* **Input data**:

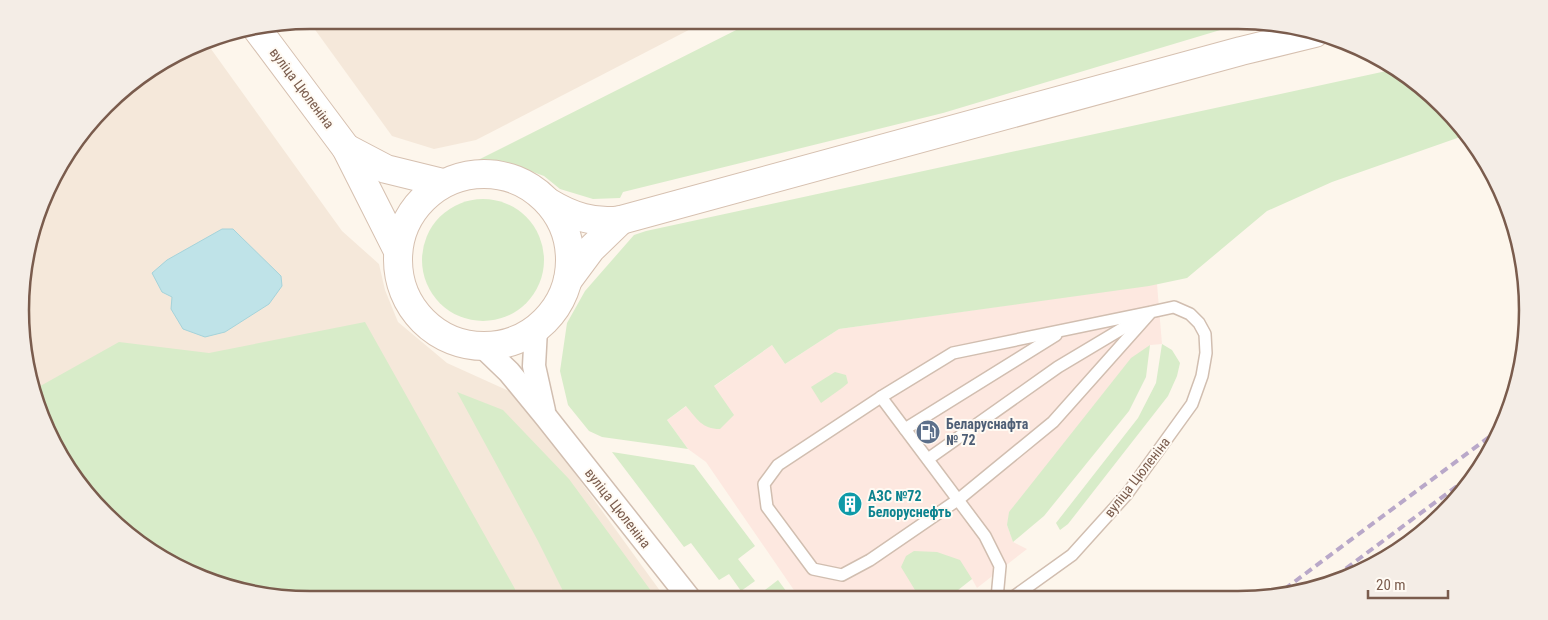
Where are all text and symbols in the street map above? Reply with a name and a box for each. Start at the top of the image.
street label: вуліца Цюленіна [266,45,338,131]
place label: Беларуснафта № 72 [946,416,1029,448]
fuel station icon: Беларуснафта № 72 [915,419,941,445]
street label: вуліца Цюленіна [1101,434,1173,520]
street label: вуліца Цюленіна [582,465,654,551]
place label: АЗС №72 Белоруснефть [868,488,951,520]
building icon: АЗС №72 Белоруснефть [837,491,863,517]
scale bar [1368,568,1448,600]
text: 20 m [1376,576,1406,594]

* **Problem to work on**: Please set down every line of the listing verbatim, excluding its pictures.

* **Answer space**:
Where are all text and symbols in the street map above? Reply with a name and a box for each. Start at the top of the image.
street label: вуліца Цюленіна [266,45,338,131]
place label: Беларуснафта № 72 [946,416,1029,448]
fuel station icon: Беларуснафта № 72 [915,419,941,445]
street label: вуліца Цюленіна [1101,434,1173,520]
street label: вуліца Цюленіна [582,465,654,551]
place label: АЗС №72 Белоруснефть [868,488,951,520]
building icon: АЗС №72 Белоруснефть [837,491,863,517]
scale bar [1368,568,1448,600]
text: 20 m [1376,576,1406,594]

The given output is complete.